## Extract
☆ ☆ ☆ ☆ ☆ ☆ ☆

Are positional faults holding you back from being the best rider you can be?
Are you sick of the constant nagging from your coach to keep your shoulders back and heels down?
Are you wanting a step-by-step formula to fix your riding position once and for all?
It all starts with knowing the ingredients of developing a good position. Work through this simplified 5 step formula to solve any position fault you might have.
First, you need to identify a part of your position that needs “fixing”. (Flat hands, toes out, heels up, rounded shoulders, bouncing head etc.)
Then work through the below formula to address the issue. Whilst the below formula provides you with the backbone of the formula, I am working on producing content of all the nitty-gritty details for each regional problem (ie. Heels, knees, hips, shoulders, etc.) with an Equestrian Biomechanics Fundamentals Course. Click here to register your interest in this course.
The way your ride affects how your horse goes, and the way your horse goes affects how you ride. It’s a vicious cycle.
However, if there are significant training issues, your focus should be on improving those first, so you can focus on yourself.
Realistically, we are always working on both. But I am talking about crucial pre-requisites including:
Other more subtle training issues can also affect your position including: (These should also be addressed first)
Addressing these fields specifically is not the purpose of this blog but I wanted you to understand that these must be addressed first if you wish to really make progress with your ideal position.
Your horse must be in front of the leg, connected with you, light to your aids, sound, and comfortable with his/her tack for you to ride well– work with your trainer/coach/saddle fitter/vet/bodyworker on this first.
Next, you need to make sure that the joints are flexible enough to do what you are wanting them to do!
I use the words flexibility and mobility interchangeably. Think of it as the ability for a joint to move through it’s range of motion.
Many riders struggle specifically struggle with limited hip extension and this is because we have to move with these joints functioning towards the end of their range.
End-range position is where a joint is almost at it’s maximum range (eg. Elbow fully bent or fully straightenend)
Mid-range position is where a joint is half way between it’s maximum ranges (eg. Elbow half way bent at 90degrees)

☆ ☆ ☆ ☆ ☆ ☆ ☆

## Records provided
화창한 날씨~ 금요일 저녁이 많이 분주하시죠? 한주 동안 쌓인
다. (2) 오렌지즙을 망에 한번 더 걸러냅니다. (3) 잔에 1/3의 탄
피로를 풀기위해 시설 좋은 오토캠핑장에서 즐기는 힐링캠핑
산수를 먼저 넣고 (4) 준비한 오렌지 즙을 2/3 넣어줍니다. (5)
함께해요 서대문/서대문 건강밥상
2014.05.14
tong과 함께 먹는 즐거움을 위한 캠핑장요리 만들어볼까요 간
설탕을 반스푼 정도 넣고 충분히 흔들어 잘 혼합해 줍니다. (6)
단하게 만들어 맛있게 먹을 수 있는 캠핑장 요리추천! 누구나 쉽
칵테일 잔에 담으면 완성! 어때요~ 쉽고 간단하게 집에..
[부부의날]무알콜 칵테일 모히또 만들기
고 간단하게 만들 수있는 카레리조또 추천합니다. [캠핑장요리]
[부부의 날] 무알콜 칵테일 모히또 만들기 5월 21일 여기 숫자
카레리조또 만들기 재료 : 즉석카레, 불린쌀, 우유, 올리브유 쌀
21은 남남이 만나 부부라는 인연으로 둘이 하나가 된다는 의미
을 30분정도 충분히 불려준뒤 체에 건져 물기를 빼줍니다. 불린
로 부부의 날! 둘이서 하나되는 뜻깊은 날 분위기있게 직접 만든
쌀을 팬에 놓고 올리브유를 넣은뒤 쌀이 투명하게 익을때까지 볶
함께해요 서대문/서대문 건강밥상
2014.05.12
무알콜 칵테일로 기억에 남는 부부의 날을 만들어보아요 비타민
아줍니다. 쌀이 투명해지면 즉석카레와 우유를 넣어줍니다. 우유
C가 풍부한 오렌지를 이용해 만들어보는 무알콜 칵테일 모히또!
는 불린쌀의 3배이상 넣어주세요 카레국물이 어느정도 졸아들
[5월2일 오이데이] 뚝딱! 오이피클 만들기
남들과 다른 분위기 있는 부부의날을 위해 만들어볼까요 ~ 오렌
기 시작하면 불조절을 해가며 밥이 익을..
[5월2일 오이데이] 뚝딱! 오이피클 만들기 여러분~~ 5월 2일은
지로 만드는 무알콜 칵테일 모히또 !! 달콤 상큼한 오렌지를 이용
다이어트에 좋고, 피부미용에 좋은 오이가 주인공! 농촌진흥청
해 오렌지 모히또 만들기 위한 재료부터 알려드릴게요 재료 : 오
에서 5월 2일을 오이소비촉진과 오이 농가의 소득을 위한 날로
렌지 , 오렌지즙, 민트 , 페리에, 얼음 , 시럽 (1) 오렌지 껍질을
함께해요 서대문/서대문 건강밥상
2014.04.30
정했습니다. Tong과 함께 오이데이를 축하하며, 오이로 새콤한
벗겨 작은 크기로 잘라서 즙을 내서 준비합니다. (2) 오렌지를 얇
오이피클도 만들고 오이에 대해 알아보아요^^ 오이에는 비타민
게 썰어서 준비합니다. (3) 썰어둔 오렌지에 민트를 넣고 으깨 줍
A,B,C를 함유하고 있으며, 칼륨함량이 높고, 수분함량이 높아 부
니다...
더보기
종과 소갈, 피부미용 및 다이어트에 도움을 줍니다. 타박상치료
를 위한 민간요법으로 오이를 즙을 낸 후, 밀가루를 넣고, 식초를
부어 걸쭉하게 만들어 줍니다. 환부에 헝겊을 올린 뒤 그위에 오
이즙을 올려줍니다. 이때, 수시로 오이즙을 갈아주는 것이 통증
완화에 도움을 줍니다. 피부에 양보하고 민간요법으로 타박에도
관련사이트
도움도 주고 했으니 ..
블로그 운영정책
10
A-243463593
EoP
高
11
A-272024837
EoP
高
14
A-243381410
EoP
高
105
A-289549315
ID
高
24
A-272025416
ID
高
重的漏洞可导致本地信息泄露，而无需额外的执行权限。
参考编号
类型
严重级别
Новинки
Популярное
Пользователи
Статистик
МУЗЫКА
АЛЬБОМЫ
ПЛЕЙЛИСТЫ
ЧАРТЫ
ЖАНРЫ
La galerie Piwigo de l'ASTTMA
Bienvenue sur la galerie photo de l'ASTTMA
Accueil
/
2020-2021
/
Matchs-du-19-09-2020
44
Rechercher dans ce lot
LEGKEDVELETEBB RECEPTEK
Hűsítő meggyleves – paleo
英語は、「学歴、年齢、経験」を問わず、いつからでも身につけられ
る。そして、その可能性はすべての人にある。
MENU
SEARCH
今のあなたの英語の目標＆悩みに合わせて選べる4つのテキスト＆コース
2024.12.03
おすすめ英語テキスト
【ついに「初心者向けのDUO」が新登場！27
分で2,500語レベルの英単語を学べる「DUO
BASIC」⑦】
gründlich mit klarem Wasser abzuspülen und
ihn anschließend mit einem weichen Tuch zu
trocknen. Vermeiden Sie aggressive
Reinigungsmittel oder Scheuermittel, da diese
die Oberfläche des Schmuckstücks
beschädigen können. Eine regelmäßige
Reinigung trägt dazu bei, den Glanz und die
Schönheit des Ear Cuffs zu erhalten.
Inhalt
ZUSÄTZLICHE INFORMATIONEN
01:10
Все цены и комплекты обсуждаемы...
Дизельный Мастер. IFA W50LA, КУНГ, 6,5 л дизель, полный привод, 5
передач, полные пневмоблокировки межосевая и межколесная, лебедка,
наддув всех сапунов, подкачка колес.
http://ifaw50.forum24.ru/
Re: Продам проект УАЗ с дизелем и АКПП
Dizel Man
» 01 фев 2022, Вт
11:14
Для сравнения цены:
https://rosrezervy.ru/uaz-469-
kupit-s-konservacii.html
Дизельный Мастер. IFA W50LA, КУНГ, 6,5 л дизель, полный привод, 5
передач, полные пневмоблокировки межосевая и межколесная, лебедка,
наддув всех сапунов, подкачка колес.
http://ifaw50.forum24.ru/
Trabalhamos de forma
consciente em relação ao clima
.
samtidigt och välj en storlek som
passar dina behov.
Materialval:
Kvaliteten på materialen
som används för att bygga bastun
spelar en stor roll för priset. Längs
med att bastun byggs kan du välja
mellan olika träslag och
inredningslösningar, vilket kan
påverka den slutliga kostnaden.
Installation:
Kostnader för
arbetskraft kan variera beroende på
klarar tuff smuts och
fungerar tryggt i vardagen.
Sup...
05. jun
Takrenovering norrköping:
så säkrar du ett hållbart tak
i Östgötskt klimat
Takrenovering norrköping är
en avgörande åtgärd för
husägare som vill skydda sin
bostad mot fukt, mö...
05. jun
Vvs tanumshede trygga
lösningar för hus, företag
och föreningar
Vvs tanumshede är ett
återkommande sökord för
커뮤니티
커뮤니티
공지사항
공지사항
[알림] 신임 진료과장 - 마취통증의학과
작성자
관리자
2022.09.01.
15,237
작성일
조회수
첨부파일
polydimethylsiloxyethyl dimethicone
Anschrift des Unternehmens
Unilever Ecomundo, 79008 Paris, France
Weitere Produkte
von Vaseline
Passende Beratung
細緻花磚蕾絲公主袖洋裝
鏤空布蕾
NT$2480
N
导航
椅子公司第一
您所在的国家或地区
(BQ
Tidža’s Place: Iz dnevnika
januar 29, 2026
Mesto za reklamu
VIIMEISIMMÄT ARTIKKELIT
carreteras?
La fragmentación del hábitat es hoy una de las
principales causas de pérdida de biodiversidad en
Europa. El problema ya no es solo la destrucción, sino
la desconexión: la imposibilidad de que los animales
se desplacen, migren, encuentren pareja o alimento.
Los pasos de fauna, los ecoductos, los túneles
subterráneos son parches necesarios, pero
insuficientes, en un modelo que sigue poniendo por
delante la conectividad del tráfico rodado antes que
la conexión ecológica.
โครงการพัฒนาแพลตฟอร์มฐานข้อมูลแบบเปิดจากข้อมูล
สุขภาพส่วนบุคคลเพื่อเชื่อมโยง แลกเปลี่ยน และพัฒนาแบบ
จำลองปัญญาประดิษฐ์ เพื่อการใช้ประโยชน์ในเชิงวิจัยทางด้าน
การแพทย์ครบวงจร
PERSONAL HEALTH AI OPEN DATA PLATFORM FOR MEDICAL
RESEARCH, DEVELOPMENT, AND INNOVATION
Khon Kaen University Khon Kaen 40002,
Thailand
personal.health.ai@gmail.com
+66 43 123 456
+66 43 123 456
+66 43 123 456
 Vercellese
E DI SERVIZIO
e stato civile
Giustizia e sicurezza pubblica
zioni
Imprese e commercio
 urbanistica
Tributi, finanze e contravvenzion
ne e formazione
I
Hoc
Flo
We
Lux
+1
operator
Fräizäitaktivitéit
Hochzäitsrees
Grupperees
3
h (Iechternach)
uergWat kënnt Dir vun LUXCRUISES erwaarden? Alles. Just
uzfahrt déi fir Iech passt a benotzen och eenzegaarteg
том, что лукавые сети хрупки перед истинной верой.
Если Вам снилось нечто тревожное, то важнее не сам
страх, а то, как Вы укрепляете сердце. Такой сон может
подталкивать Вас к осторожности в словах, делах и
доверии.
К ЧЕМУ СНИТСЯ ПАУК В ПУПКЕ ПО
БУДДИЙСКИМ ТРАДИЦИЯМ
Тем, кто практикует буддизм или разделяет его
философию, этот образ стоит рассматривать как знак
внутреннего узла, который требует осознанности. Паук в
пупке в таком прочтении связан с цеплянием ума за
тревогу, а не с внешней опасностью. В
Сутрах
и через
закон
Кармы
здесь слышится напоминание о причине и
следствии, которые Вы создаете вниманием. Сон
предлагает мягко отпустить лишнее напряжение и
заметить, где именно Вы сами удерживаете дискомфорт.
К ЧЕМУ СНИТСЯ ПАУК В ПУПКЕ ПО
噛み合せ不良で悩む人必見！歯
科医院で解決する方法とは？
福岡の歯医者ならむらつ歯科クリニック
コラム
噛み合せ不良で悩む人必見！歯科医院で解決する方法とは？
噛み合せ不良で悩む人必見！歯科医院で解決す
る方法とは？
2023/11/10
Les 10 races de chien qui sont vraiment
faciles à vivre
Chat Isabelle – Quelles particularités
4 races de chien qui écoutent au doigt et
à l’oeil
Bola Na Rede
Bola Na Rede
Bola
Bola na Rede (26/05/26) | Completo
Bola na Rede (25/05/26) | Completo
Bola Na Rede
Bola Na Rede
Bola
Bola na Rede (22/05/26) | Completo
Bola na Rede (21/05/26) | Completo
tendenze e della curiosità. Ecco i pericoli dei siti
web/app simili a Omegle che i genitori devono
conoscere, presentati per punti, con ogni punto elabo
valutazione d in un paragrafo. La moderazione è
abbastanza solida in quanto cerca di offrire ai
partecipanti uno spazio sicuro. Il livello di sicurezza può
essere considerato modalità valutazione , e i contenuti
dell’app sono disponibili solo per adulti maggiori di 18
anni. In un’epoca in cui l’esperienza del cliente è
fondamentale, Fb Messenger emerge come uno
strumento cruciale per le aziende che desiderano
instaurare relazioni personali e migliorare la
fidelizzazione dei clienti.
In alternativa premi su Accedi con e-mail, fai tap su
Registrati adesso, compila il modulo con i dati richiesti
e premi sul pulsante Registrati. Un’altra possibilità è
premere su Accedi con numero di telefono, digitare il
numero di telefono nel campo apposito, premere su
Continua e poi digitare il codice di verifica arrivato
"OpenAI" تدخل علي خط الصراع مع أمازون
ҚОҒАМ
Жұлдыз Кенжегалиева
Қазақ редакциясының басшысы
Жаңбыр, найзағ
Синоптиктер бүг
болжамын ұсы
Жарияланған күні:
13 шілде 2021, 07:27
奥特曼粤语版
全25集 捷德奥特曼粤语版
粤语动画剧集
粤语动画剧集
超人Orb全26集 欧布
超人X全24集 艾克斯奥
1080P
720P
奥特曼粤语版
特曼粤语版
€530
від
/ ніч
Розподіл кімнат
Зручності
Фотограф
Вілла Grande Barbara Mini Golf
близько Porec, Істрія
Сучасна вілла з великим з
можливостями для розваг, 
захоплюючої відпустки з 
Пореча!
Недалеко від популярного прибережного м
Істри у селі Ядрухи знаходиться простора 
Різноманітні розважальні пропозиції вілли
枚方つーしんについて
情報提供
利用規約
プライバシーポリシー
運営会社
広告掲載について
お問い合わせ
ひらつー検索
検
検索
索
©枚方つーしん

☆ ☆ ☆ ☆ ☆ ☆ ☆

## List of tasks
a – Please reproduce the listing line for line, starting at its first line and ending at the line that contains "Reinigungsmittel oder Scheuermittel, da diese".
b – Continue the piece on fixing riding position faults after its final sentence.

## Results for each task
a –
화창한 날씨~ 금요일 저녁이 많이 분주하시죠? 한주 동안 쌓인
다. (2) 오렌지즙을 망에 한번 더 걸러냅니다. (3) 잔에 1/3의 탄
피로를 풀기위해 시설 좋은 오토캠핑장에서 즐기는 힐링캠핑
산수를 먼저 넣고 (4) 준비한 오렌지 즙을 2/3 넣어줍니다. (5)
함께해요 서대문/서대문 건강밥상
2014.05.14
tong과 함께 먹는 즐거움을 위한 캠핑장요리 만들어볼까요 간
설탕을 반스푼 정도 넣고 충분히 흔들어 잘 혼합해 줍니다. (6)
단하게 만들어 맛있게 먹을 수 있는 캠핑장 요리추천! 누구나 쉽
칵테일 잔에 담으면 완성! 어때요~ 쉽고 간단하게 집에..
[부부의날]무알콜 칵테일 모히또 만들기
고 간단하게 만들 수있는 카레리조또 추천합니다. [캠핑장요리]
[부부의 날] 무알콜 칵테일 모히또 만들기 5월 21일 여기 숫자
카레리조또 만들기 재료 : 즉석카레, 불린쌀, 우유, 올리브유 쌀
21은 남남이 만나 부부라는 인연으로 둘이 하나가 된다는 의미
을 30분정도 충분히 불려준뒤 체에 건져 물기를 빼줍니다. 불린
로 부부의 날! 둘이서 하나되는 뜻깊은 날 분위기있게 직접 만든
쌀을 팬에 놓고 올리브유를 넣은뒤 쌀이 투명하게 익을때까지 볶
함께해요 서대문/서대문 건강밥상
2014.05.12
무알콜 칵테일로 기억에 남는 부부의 날을 만들어보아요 비타민
아줍니다. 쌀이 투명해지면 즉석카레와 우유를 넣어줍니다. 우유
C가 풍부한 오렌지를 이용해 만들어보는 무알콜 칵테일 모히또!
는 불린쌀의 3배이상 넣어주세요 카레국물이 어느정도 졸아들
[5월2일 오이데이] 뚝딱! 오이피클 만들기
남들과 다른 분위기 있는 부부의날을 위해 만들어볼까요 ~ 오렌
기 시작하면 불조절을 해가며 밥이 익을..
[5월2일 오이데이] 뚝딱! 오이피클 만들기 여러분~~ 5월 2일은
지로 만드는 무알콜 칵테일 모히또 !! 달콤 상큼한 오렌지를 이용
다이어트에 좋고, 피부미용에 좋은 오이가 주인공! 농촌진흥청
해 오렌지 모히또 만들기 위한 재료부터 알려드릴게요 재료 : 오
에서 5월 2일을 오이소비촉진과 오이 농가의 소득을 위한 날로
렌지 , 오렌지즙, 민트 , 페리에, 얼음 , 시럽 (1) 오렌지 껍질을
함께해요 서대문/서대문 건강밥상
2014.04.30
정했습니다. Tong과 함께 오이데이를 축하하며, 오이로 새콤한
벗겨 작은 크기로 잘라서 즙을 내서 준비합니다. (2) 오렌지를 얇
오이피클도 만들고 오이에 대해 알아보아요^^ 오이에는 비타민
게 썰어서 준비합니다. (3) 썰어둔 오렌지에 민트를 넣고 으깨 줍
A,B,C를 함유하고 있으며, 칼륨함량이 높고, 수분함량이 높아 부
니다...
더보기
종과 소갈, 피부미용 및 다이어트에 도움을 줍니다. 타박상치료
를 위한 민간요법으로 오이를 즙을 낸 후, 밀가루를 넣고, 식초를
부어 걸쭉하게 만들어 줍니다. 환부에 헝겊을 올린 뒤 그위에 오
이즙을 올려줍니다. 이때, 수시로 오이즙을 갈아주는 것이 통증
완화에 도움을 줍니다. 피부에 양보하고 민간요법으로 타박에도
관련사이트
도움도 주고 했으니 ..
블로그 운영정책
10
A-243463593
EoP
高
11
A-272024837
EoP
高
14
A-243381410
EoP
高
105
A-289549315
ID
高
24
A-272025416
ID
高
重的漏洞可导致本地信息泄露，而无需额外的执行权限。
参考编号
类型
严重级别
Новинки
Популярное
Пользователи
Статистик
МУЗЫКА
АЛЬБОМЫ
ПЛЕЙЛИСТЫ
ЧАРТЫ
ЖАНРЫ
La galerie Piwigo de l'ASTTMA
Bienvenue sur la galerie photo de l'ASTTMA
Accueil
/
2020-2021
/
Matchs-du-19-09-2020
44
Rechercher dans ce lot
LEGKEDVELETEBB RECEPTEK
Hűsítő meggyleves – paleo
英語は、「学歴、年齢、経験」を問わず、いつからでも身につけられ
る。そして、その可能性はすべての人にある。
MENU
SEARCH
今のあなたの英語の目標＆悩みに合わせて選べる4つのテキスト＆コース
2024.12.03
おすすめ英語テキスト
【ついに「初心者向けのDUO」が新登場！27
分で2,500語レベルの英単語を学べる「DUO
BASIC」⑦】
gründlich mit klarem Wasser abzuspülen und
ihn anschließend mit einem weichen Tuch zu
trocknen. Vermeiden Sie aggressive
Reinigungsmittel oder Scheuermittel, da diese

b –
When a joint is in mid-range, it is very easy to sustain and control that position for prolonged periods. But when a joint has to move closer to it’s end range position, it becomes more difficult. Muscles are also more efficient in their mid-range position.
The fact that we are sitting on a horse with our hips abducted out to the sides means our hips are already in an almost end range position (think about how much easier it is to ride a pony or a narrow horse, where your hips are not splayed outwards as much).
So as riders we need really flexible hips (into abduction and internal rotation).
I have used the example of hips in this article, but really all our joints need to be mobile, supple, and as symmetrical as possible.
To improve flexibility, regular stretching is recommended.
They must be equal left and right for symmetry and equal weight distribution/shock absorption. Having more than the required amount of flexibility will ensure that the mid-range position is comfortable and easily accessible when riding.
If you are sure your positional fault is not a horse training issue, you should be looking at the region and finding out whether you actually have enough flexibility in that joint to sustain the desired position.
If your muscles aren’t strong enough to maintain the position you are after- time to find out which ones are involved and how to strengthen them in a rider-specific way!
There are many ways to strengthen muscles- but what is the best way for riders?
We need to be dynamically stable, which means strong but moveable, fluent, and soft, all at the same time!
Our core muscles need ISOMETRIC strength training. Isometric exercise is a type of strength training where the joint angle does not change during the contraction of the muscles. (A plank is isometric but a sit up/crunch is not)
We also need good CONCENTRIC & ECCENTRIC strength of our glutes, hamstring, and quad muscles in order to sustain a two-point position and a functional rising trot.
Eccentric muscle contractions are when the muscles are lengthening whilst activating. Concentric muscle contractions are when the muscles are shortening whilst activating.
For example, in rising trot your glutes & quads activate whilst you are returning to the sitting position, but they are also lengthening. Conversely, when you are in the rising phase your glutes are contracting but also shortening which is a concentric contraction.
SIDE NOTE: I hear and read a lot about riders using their calf muscles apply leg aids. It might be the calf that is making the contact but it is NOT the role of the calf muscles to apply a leg aid (with the exception of using a spur in an upwards direction which is not recommended anyway). If you were to contract your calf what would happen is your heels would come up. It is your HAMSTRING and ADDUCTOR muscles that apply leg aids- so it is those muscles that we need to strengthen and learn to control for rider-specific strength training.
We also require strength in our lumbar extensors, biceps, triceps, deep neck flexors, and forearm muscles and I will expand on these areas in future content.
To make strength training specific for riding, we need to look at HOW these muscles are being activated (isometric, concentric, eccentric) when we ride and mimic that in our off-the-horse strength training.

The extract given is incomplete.